Heirs to the Amway fortune, the DeVos family played a key role in financing the successful passage of Michigan’s 2012 so called “right-to-work” law. Bishop Thomas Gumbleton, a retired auxiliary in the Detroit archdiocese, described it at the time as an “unjust law” that “should not just offend Catholics, but all Christians and members of all faith traditions.” Gumbleton noted what the U.S. bishops’ conference underscored in its 1986 pastoral letter, Economic Justice for All: “No one may deny the right to organize without attacking human dignity itself.” Robert Sirico, a Catholic priest who leads the Acton Institute, disagreed; he praised the law as a “landmark event.” Betsy DeVos sat on the Acton Institute’s board from 1995 to 2005. The Washington Post’s Sarah Pulliam Bailey recently detailed DeVos’s philanthropy, both religious and otherwise, and her deep ties to the Christian Reformed community in Michigan.

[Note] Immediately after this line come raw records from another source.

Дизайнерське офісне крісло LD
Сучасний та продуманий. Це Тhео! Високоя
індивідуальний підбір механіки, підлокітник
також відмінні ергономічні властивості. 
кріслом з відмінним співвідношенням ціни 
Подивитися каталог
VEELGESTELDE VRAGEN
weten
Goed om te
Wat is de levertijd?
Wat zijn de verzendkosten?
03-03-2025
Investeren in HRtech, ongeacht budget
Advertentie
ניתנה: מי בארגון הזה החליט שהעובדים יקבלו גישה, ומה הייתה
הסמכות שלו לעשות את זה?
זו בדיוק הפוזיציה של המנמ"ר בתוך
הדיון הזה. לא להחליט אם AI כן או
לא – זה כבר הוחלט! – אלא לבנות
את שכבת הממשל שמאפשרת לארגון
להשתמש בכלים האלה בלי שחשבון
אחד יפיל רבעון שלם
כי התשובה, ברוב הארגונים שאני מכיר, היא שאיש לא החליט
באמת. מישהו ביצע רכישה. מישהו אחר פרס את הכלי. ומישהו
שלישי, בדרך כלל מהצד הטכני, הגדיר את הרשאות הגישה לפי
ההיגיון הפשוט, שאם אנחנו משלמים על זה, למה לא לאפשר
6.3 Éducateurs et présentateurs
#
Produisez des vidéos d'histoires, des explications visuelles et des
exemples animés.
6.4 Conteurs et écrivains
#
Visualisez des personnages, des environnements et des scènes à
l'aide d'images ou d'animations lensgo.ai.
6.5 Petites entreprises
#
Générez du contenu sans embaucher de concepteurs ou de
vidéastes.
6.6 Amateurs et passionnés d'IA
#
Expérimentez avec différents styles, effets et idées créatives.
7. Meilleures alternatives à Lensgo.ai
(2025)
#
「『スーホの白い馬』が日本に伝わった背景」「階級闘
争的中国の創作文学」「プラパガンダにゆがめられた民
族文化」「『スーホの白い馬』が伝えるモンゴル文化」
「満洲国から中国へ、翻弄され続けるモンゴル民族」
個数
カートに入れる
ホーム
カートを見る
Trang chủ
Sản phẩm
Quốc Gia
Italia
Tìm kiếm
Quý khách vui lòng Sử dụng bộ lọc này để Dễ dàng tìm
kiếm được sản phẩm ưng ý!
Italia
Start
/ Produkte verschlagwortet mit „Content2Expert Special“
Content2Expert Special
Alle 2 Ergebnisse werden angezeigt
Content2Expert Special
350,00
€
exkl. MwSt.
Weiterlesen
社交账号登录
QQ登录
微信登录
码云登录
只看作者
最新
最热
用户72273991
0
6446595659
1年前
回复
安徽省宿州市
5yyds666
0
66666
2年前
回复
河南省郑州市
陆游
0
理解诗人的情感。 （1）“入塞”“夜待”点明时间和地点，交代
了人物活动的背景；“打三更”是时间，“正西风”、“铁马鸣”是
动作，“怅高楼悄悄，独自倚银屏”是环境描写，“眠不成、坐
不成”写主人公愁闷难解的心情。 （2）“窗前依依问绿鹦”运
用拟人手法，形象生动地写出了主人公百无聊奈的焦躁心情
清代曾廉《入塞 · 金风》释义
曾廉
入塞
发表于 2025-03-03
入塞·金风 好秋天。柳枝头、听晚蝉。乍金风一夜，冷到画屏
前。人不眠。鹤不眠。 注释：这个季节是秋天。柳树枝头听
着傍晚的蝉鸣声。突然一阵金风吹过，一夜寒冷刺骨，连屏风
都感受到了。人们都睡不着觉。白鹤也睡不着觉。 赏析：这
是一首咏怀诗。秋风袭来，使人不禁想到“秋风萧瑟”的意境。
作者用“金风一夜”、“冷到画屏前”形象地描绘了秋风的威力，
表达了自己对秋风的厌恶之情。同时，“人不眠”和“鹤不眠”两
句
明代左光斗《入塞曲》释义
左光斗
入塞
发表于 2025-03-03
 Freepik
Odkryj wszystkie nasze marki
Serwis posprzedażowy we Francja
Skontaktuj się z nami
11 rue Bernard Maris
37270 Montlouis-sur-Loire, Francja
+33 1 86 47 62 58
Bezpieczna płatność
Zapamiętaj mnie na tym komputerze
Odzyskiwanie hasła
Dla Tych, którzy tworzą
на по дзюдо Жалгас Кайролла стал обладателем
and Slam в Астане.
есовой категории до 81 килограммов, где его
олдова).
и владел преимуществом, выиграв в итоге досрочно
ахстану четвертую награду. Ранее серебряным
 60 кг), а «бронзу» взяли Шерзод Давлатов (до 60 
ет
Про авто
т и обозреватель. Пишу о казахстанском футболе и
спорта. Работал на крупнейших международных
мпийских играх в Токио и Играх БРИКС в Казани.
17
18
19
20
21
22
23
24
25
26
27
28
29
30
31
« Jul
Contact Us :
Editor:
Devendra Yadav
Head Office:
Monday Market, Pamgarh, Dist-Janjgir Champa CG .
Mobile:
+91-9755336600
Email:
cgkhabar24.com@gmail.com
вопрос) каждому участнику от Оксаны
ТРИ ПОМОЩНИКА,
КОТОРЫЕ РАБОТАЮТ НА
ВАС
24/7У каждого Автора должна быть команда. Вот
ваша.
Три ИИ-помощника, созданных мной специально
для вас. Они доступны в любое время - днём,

It’s worth reading.
In a recent American Prospect article, I took a deep-dive look at how groups like Acton and the business school at The Catholic University of America benefit from the largess of billionaire libertarians Charles and David Koch.
The brothers bankroll a vast network of political and advocacy groups that deny climate change, fight efforts to expand Medicaid, and push to deregulate industries that poison the environment while padding their own profits. Trump has railed against the influence of major donors in Washington, but as Jane Mayer of the New Yorker writes:
It would be hard to find a better representative of the “donor class” than DeVos, whose family has been allied with Charles and David Koch for years. Betsy, her husband Richard Jr. (Dick), and her father-in-law, Richard, Sr., whose fortune was estimated by Forbes to be worth $5.1 billion, have turned up repeatedly on lists of attendees at the Kochs’ donor summits, and as contributors to the brothers’ political ventures…
While the DeVoses are less well known than the Kochs, they have played a similar role in bankrolling the rightward march of the Republican Party. Starting in 1970, the DeVos family, which is based in Grand Rapids, Michigan, began directing at least two hundred million dollars into funding what was then called “The New Right.” The family supported conservative think tanks such as the Heritage Foundation; academic organizations such as the Collegiate Studies Institute, which funded conservative publications on college campuses; and the secretive Council on National Policy, which the Times called “a little-known club of a few hundred of the most powerful conservatives in the country.” The Council’s membership list, which was kept secret, included leaders of the Christian right, such as Jerry Falwell, Pat Robertson, and Phyllis Schlafly…
After the Huffington Post called attention to an article at the Acton Institute, originally titled “Bring Back Child Labor,” several prominent reporters and commentators, including Steven Greenhouse, the former labor reporter for the New York Times, took to Twitter to express outrage. While Acton doesn’t want children back in the coal mines, the institute strikes a decidedly different stance than Pope Francis, who has criticized trickle-down economics and reached out frequently to leaders of popular movements, grassroots activists, and labor groups you would never find at an Acton or DeVos gathering.
The glistening glass-and-steel DeVos Place in Grand Rapids hosts the Acton Institute’s annual gathering, dubbed “Acton University," a four-day immersion into free-market principles that attracts more than a thousand participants from sixty countries. Acton has been a long-time beneficiary of DeVos funding. Sirico, a one-time activist on the left before co-founding Acton in 1990, is no stranger to Capitol Hill. During testimony before the Environment and Public Works Committee in April, he preached the gospel of free-market fundamentalism with vigor even as he downplayed the significance of Laudato si' and Pope Francis’s robust calls to address climate change.
Now that he has an old ally in the Trump administration, don’t be surprised to see Fr. Sirico back in Washington more often.